§ Work required
Your task is to repeat all of the data exactly while excluding the pictures.

§ Data excerpt
****************

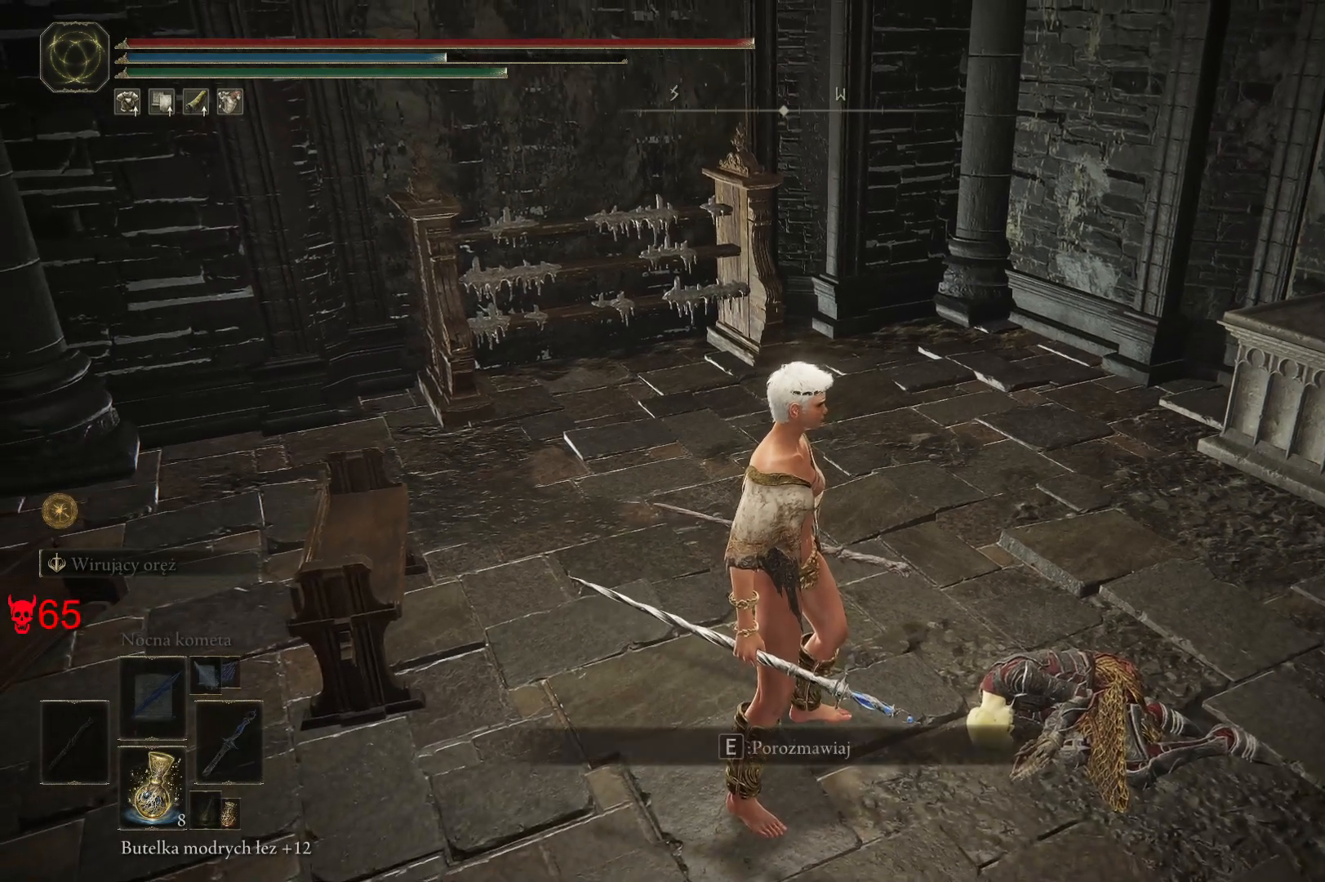
{"keys": [], "mouse": [], "events": []}
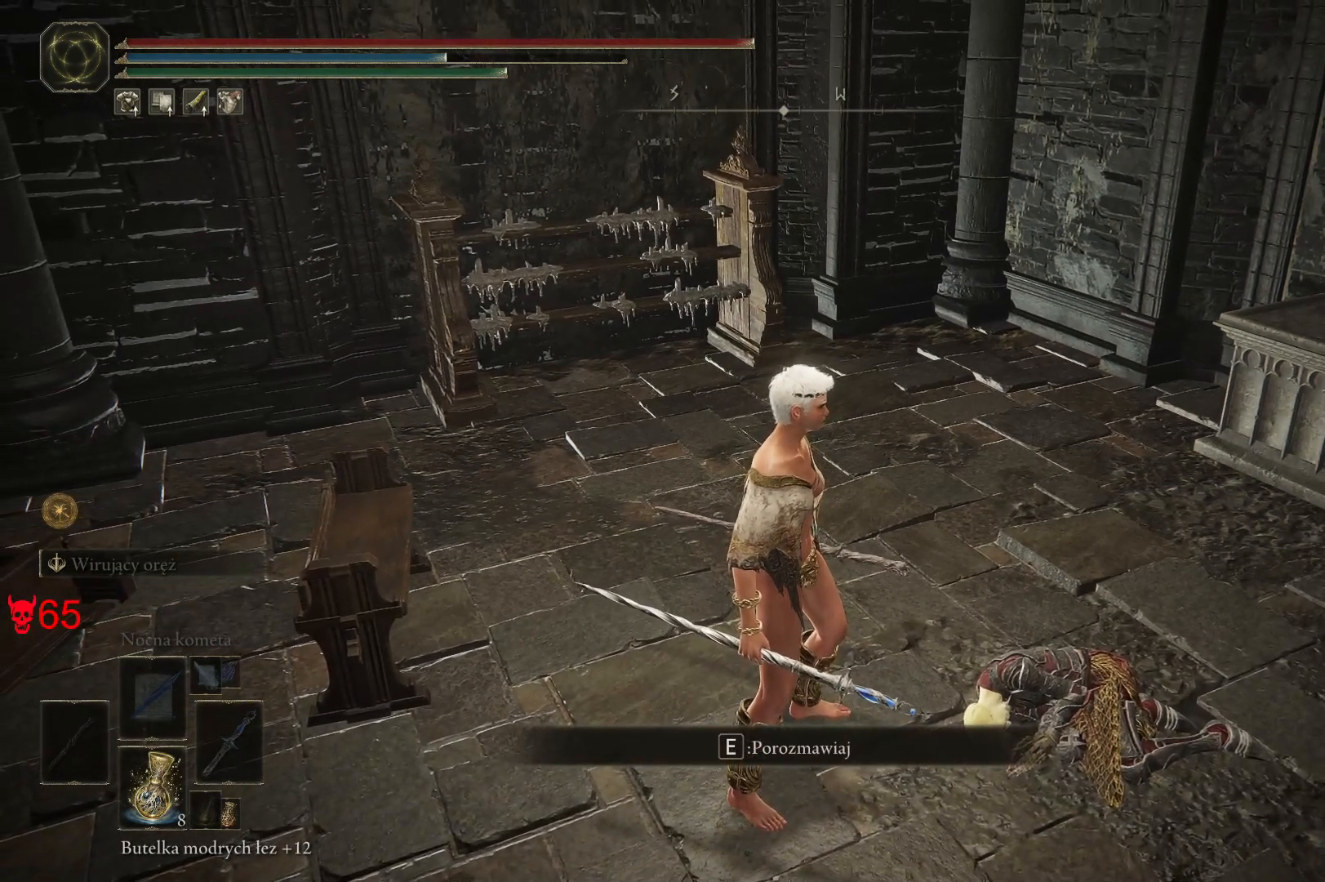
{"keys": [], "mouse": [], "events": [[83, "e", "down"], [233, "e", "up"]]}
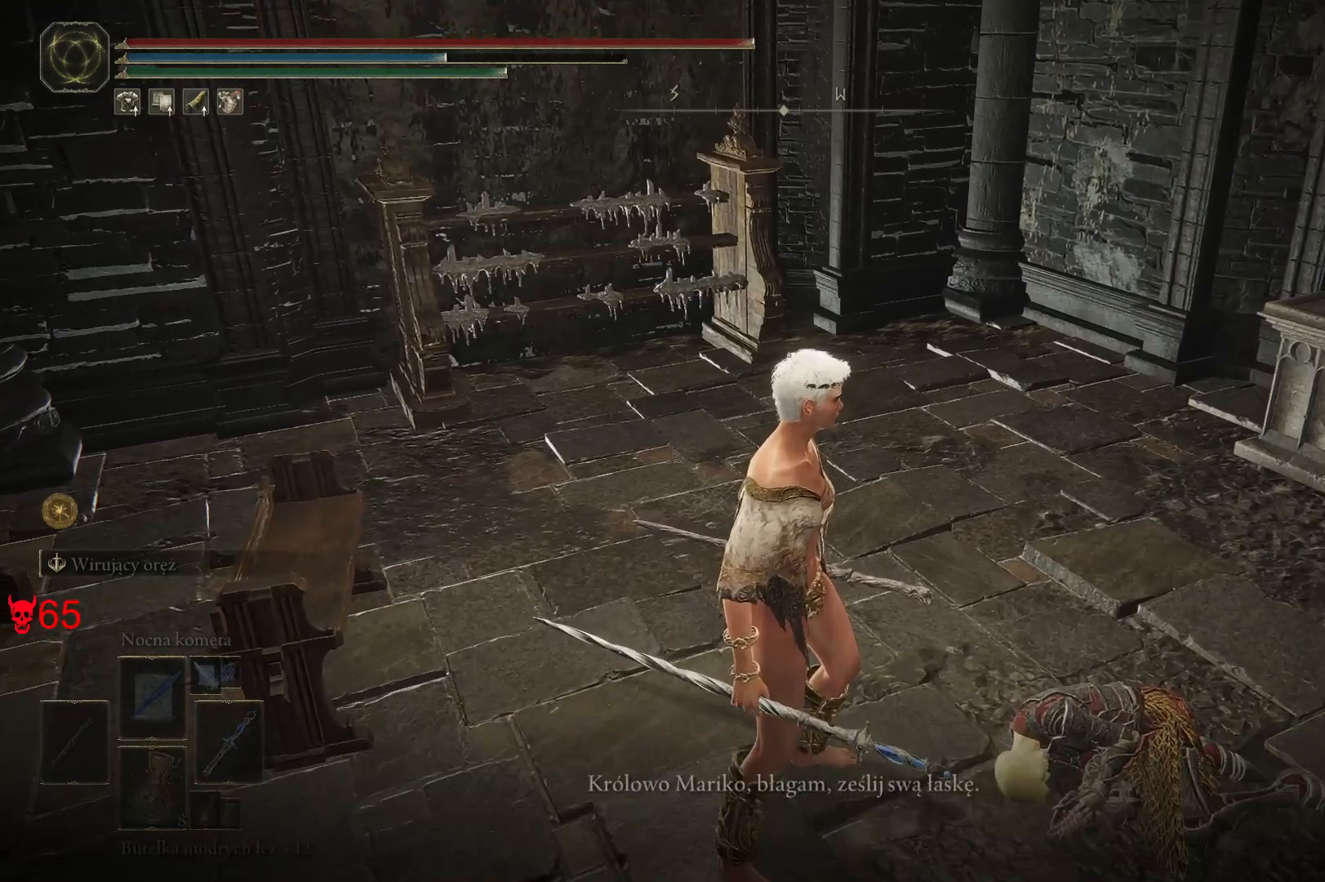
{"keys": [], "mouse": [], "events": []}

****************

§ Output below
{"keys": [], "mouse": [], "events": []}
{"keys": [], "mouse": [], "events": [[83, "e", "down"], [233, "e", "up"]]}
{"keys": [], "mouse": [], "events": []}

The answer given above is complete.